■ Task objective ■
Leaving the pictures aside, transcribe every line below exactly.

Excerpts from a dataset:
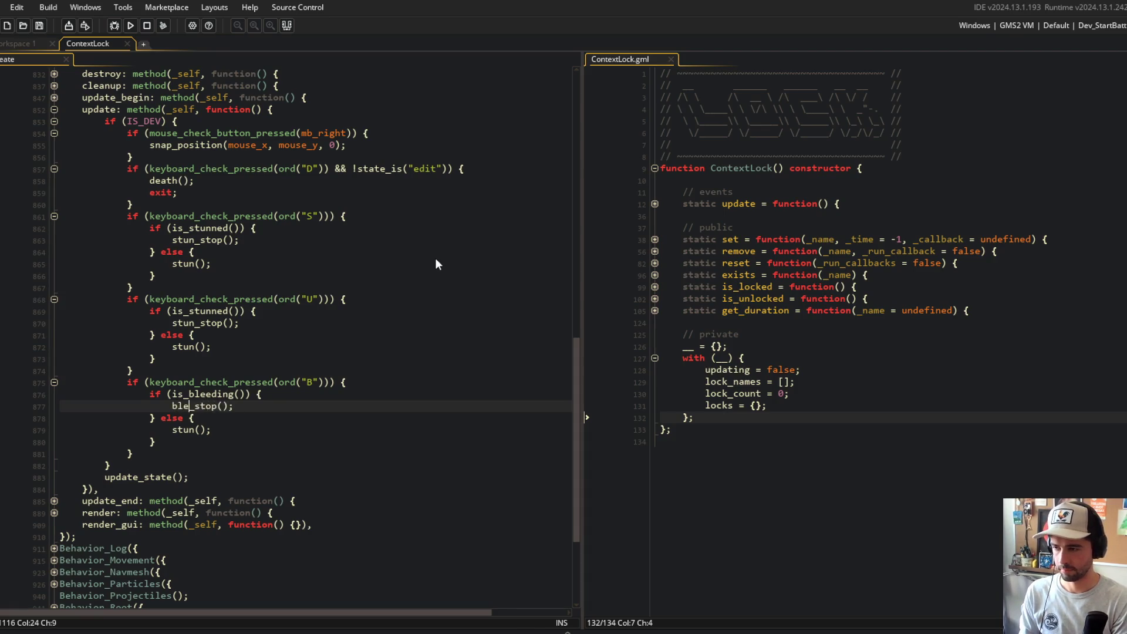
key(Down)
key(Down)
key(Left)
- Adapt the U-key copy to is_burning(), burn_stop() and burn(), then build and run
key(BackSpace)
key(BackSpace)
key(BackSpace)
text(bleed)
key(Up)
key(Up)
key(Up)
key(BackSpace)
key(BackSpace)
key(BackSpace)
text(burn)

■ Result below ■
key(Down)
key(Down)
key(Left)
- Adapt the U-key copy to is_burning(), burn_stop() and burn(), then build and run
key(BackSpace)
key(BackSpace)
key(BackSpace)
text(bleed)
key(Up)
key(Up)
key(Up)
key(BackSpace)
key(BackSpace)
key(BackSpace)
text(burn)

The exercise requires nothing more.